OMG implements previous tools, REINVENT4 (https://github.com/MolecularAI/REINVENT4) [2] and JESTR (https://github.com/HassounLab/JESTR1/) [3]. To use OMG, these tools need to be downloaded and included under the "OMG-main/" directory. Then, comp_custom_OMGformula.py and comp_custom_OMGmass.py from the OMG respository must be placed in the directory: "REINVENT4-main/reinvent_plugins/components/". Lastly, both conda environments need to be created as described in those repositories and named "reinvent4" and "jestr" respectively.
All input information required may be specified in runOMG.sh. Once the code and conda environments are structured as specified in the Installation and Requirements section above, run the runOMG.sh file as it is to evaluate the CANOPUS dataset. Note that no conda environment needs to be activated.

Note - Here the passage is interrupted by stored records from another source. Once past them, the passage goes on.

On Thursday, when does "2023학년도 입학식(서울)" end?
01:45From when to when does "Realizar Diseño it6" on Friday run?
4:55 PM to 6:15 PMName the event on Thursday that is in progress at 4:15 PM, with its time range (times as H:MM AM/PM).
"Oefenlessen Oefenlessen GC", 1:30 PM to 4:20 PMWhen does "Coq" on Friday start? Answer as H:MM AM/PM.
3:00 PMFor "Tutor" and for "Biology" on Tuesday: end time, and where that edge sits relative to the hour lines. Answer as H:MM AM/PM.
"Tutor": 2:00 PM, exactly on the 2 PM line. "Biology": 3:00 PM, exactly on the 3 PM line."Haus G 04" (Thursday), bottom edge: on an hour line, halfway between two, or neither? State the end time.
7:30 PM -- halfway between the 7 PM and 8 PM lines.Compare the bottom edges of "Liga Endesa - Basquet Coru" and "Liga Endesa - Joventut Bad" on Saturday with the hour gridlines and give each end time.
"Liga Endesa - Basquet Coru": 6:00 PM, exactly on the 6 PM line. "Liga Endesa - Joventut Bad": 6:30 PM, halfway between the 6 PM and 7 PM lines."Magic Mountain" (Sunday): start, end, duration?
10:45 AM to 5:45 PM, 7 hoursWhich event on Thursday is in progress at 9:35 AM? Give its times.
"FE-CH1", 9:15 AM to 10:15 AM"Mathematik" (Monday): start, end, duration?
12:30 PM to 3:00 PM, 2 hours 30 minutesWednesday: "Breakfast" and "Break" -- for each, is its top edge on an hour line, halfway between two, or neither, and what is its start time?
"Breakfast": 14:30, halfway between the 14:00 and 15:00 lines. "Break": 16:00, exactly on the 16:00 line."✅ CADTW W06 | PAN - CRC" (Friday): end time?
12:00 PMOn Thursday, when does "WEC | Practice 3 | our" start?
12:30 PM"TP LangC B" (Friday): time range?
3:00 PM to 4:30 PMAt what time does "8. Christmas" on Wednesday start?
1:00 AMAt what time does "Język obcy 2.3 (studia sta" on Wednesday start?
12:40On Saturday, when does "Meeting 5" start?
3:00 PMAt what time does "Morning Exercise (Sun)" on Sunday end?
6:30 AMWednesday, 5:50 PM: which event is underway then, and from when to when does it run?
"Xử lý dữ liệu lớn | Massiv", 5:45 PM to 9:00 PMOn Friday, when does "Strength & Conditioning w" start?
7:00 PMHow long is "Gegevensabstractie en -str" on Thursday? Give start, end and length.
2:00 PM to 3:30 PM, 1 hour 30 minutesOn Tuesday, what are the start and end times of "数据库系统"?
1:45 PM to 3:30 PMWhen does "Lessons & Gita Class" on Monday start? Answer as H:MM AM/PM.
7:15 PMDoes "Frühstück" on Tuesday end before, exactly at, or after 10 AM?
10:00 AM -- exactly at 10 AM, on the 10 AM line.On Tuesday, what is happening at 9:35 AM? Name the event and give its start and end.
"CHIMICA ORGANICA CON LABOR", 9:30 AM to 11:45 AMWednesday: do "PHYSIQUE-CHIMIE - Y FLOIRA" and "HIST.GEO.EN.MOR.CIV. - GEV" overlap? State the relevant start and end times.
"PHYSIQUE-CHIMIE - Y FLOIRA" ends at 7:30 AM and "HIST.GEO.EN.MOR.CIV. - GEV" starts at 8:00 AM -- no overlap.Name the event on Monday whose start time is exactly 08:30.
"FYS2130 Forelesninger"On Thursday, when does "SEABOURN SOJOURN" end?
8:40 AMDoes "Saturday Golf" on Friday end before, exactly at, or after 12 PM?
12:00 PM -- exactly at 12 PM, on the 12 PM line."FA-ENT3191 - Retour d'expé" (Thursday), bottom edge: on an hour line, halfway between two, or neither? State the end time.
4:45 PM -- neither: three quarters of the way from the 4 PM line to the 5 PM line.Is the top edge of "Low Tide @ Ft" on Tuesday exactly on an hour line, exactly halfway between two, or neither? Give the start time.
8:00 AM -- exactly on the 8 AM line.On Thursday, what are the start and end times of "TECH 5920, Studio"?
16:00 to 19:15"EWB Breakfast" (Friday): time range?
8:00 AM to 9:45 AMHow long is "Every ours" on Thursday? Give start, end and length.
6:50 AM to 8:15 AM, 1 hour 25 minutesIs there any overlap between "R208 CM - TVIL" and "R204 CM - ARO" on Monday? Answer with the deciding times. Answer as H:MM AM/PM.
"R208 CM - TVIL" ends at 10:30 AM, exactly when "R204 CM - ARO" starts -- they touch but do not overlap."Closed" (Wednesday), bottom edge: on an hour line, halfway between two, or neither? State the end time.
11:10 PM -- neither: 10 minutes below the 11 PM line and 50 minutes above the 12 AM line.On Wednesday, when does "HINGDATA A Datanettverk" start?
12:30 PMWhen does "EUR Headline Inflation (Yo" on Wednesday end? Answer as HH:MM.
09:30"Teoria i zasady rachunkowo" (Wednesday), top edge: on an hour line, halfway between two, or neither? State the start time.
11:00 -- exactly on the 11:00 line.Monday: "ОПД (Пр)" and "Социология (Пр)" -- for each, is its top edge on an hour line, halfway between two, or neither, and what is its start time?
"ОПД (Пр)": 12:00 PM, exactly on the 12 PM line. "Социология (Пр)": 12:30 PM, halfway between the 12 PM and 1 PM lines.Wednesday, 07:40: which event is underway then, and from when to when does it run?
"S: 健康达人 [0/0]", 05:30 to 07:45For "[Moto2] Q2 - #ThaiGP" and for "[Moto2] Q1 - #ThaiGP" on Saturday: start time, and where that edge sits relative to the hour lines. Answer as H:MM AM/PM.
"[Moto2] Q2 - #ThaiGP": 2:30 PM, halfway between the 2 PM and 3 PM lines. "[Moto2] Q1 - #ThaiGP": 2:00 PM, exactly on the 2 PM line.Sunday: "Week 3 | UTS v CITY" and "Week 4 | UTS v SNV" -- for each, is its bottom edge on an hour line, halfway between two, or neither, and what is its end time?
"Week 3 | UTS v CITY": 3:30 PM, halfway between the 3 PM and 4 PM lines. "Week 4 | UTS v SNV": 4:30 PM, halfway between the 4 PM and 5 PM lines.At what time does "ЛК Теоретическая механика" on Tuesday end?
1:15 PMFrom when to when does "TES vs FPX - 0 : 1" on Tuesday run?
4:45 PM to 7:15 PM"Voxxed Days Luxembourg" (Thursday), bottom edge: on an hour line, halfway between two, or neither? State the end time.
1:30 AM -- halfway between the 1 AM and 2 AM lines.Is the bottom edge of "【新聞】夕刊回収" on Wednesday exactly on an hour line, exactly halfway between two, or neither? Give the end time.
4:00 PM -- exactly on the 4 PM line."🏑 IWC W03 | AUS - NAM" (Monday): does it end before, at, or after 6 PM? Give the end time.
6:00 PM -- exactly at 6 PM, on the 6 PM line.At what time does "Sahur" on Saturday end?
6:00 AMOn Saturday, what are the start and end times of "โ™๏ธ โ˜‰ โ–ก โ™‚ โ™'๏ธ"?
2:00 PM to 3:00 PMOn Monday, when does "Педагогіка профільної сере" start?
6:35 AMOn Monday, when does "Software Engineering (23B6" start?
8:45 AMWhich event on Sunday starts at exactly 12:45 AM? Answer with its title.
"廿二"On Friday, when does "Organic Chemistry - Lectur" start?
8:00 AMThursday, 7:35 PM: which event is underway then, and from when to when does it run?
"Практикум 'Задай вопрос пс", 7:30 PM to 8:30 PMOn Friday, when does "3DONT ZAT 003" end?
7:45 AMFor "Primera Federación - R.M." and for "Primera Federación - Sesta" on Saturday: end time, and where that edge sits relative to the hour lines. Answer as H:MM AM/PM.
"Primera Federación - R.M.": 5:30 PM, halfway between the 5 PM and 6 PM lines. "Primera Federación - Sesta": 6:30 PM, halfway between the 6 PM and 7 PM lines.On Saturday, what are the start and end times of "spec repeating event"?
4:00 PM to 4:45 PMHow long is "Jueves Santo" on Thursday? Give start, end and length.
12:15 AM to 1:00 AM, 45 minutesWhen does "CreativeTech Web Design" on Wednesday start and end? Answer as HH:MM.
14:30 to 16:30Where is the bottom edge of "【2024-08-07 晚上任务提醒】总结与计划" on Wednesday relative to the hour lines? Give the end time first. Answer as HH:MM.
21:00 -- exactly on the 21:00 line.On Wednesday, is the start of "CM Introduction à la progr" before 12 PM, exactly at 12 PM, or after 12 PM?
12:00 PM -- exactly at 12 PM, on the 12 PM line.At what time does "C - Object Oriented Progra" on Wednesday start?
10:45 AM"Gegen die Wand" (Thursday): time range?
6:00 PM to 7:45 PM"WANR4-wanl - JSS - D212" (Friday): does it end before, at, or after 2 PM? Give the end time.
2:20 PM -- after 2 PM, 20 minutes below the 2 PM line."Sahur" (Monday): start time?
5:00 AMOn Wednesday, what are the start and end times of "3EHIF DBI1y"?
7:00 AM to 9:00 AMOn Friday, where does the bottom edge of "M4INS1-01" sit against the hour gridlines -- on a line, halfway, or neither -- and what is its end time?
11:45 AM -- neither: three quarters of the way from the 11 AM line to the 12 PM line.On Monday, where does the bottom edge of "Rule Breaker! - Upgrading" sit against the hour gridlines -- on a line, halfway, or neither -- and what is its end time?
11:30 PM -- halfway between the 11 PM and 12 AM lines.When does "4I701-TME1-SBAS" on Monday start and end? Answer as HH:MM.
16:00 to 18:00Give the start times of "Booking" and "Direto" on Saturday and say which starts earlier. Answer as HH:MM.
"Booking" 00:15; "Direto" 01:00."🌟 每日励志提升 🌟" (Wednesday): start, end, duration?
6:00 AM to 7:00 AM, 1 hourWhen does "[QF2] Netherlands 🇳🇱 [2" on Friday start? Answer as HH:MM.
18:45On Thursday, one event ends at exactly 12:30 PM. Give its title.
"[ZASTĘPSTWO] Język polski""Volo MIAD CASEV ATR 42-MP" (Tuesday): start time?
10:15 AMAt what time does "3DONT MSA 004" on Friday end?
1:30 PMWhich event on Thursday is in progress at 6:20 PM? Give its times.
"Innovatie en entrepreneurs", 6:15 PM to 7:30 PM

Otherwise, follow the instructions in the following sections to run OMG for other uses.
All data necessary to run the evaluation of OMG described in our paper is included in the JESTR repository and the data folder here. All variables in runOMG.sh currently point to the CANOPUS dataset. As a result, running the code as is will generate and rank candidates for the CANOPUS test set. To change to evaluating the MassSpecGym test set, specify --data_path to be '../JESTR1-main/data/MassSpecGym/' and then run the runOMG.sh file.
To apply OMG to another dataset of queries, include a dictionary of spectra queries called "data_dict.pkl" and specify it's location using --data_path. The dictionary must be organized in the following way. Each item in the dictionary represents one spectrum. The key is the ID and the value is another dictionary with the keys: 'Formula', 'PrecursorMZ', 'Precursor', and 'ms'. Also, --evaluation must be set to False and hyperparameters for finetuning may be altered in step1.py
[1] Martin, M.R. & Hassoun, S. (2025). Optimized de novo molecular generation (OMG) for mass spectra annotation using transfer and reinforcement learning. In preparation.
[2] Loeffler, H. H., He, J., Tibo, A., Janet, J. P., Voronov, A., Mervin, L. H., & Engkvist, O. (2024). Reinvent 4: Modern AI–driven generative molecule design. Journal of Cheminformatics, 16(1), 20.
[3] Kalia, A., Krishnan, D., & Hassoun, S. (2024). Jestr: Joint embedding space technique for ranking candidate molecules for the annotation of untargeted metabolomics data. arXiv preprint arXiv:2411.14464.